Republican vice presidential candidate Paul Ryan argued Wednesday that President Barack Obama’s policies have caused upward mobility to stagnate and poverty to rise.
“Upward mobility is the central promise of life in America — but right now, America’s engines of upward mobility aren’t working the way they should,” Ryan said at Ohio’s Cleveland State University, according to prepared remarks.
Ryan argued that the government should adopt policies that foster opportunity and economic growth, instead of dependency.
Ryan noted that 46 million people in America are living in poverty — the highest number in generations — and that food stamp rolls have increased by 15 million in the last four years. One in four students fails to graduate from high school, Ryan said, while the government spent more than a trillion dollars in means-tested welfare last year alone.
“In this war on poverty, poverty is winning,” Ryan said. (RELATED: Federal government spent more than $1 trillion on welfare-related programs in last fiscal year alone)
“With a few exceptions, government’s approach has been to spend lots of money on centralized, bureaucratic, top-down anti-poverty programs,” he added. “The mindset behind this approach is that a nation should measure compassion by the size of the federal government and how much it spends.”

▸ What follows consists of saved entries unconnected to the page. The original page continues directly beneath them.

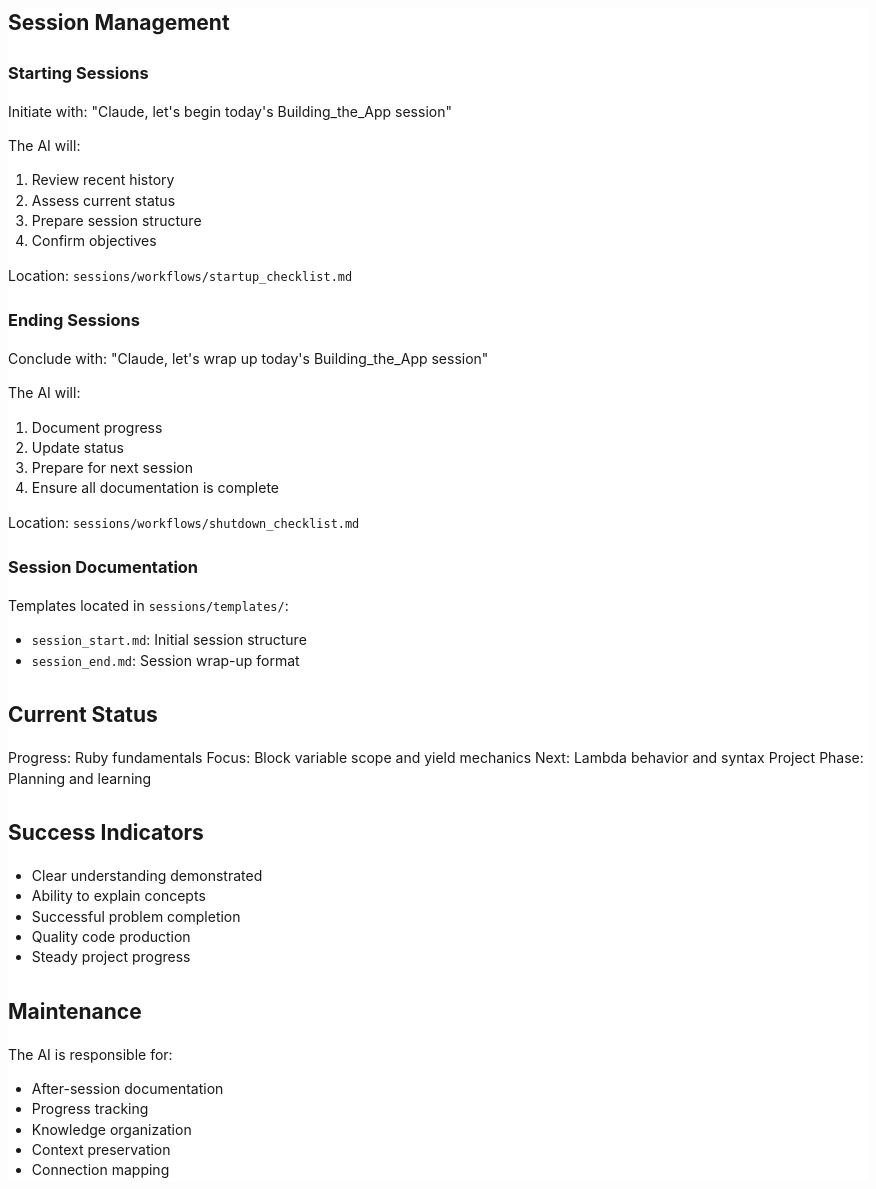 ## Session Management

### Starting Sessions
Initiate with: "Claude, let's begin today's Building_the_App session"

The AI will:
1. Review recent history
2. Assess current status
3. Prepare session structure
4. Confirm objectives

Location: `sessions/workflows/startup_checklist.md`

### Ending Sessions
Conclude with: "Claude, let's wrap up today's Building_the_App session"

The AI will:
1. Document progress
2. Update status
3. Prepare for next session
4. Ensure all documentation is complete

Location: `sessions/workflows/shutdown_checklist.md`

### Session Documentation
Templates located in `sessions/templates/`:
- `session_start.md`: Initial session structure
- `session_end.md`: Session wrap-up format

## Current Status
Progress: Ruby fundamentals
Focus: Block variable scope and yield mechanics
Next: Lambda behavior and syntax
Project Phase: Planning and learning

## Success Indicators
- Clear understanding demonstrated
- Ability to explain concepts
- Successful problem completion
- Quality code production
- Steady project progress

## Maintenance
The AI is responsible for:
- After-session documentation
- Progress tracking
- Knowledge organization
- Context preservation
- Connection mapping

The chairman of the House Budget Committee also took on the Randian label that critics have attached to his political outlook.
“[T]o hear some tell it, we think everybody should just fend for themselves. But that’s just a false argument – a straw man set up to avoid genuine debate,” he said. “The truth is, Mitt and I believe in true compassion and upward mobility – and we are offering a vision based on real reforms for lifting people out of poverty.”